The second rule above, uses the same non-capturing negative lookahead. It then uses the same beginning capturing subpattern - a series of one or more characters, none of which is space.  This is then followed by another capturing group, which begins with space (\x20), and follows with another series of one or more characters, none of which is space, and this series is captured into its own group via parens ().  The effect is to match and tokenize a URL that has a single embedded space.  The capture groups we want to use in the replacement string are $3 and $5.  Capture group $2, is everything after /cakesite.  We don't want to to use that in the replacement string, because $2 includes the space, which is what you're having trouble with.  Capture group $4 gets the space, as well as everything that follows the space.  In other words, $4 is a space, plus $5.  We don't want that either.  We'll use $3 and $5 in the replacement, and insert a + between them. The plus replaces the space in the original pattern.  It will be decoded properly as necessary by IIS.

That works for URLs with a single space.  You'd do the same thing with URLs containing more than one space.  This is what I mean by "not general".  You have to have a dedicated rule, for each number of spaces in the incoming URL.

The best thing to do is to use URLs with no spaces, or encode them and parse them properly, in compliance with RFC 2396.  But if you can't do that, these rules might help.


Mar 4, 2010 at 3:34 PM

Thanks for the feedback. Your skills with the RewriteRule regex are impressive!

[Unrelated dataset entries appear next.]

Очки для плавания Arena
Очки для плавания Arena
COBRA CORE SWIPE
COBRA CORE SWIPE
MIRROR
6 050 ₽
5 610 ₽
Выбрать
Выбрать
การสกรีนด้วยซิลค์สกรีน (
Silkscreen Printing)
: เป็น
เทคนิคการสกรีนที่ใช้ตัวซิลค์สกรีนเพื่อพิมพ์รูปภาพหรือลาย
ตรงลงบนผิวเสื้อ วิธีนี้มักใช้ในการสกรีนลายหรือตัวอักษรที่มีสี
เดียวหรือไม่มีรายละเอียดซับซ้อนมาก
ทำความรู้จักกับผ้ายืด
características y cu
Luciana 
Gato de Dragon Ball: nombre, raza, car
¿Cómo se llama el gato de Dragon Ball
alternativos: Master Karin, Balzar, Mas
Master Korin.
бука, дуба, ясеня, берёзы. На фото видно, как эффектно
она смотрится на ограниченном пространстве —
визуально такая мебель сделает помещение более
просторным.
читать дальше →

I couldn't ever get the document to load, even with your suggested ruleset. The log file indicated that the URL was being parsed correctly, but I was still getting the 404 error. I think I'll just plan on taking the sane route and rename the files so that they don't contain spaces.

Thanks for your advice on the issue. If I have more time in the future I may try to tackle this again.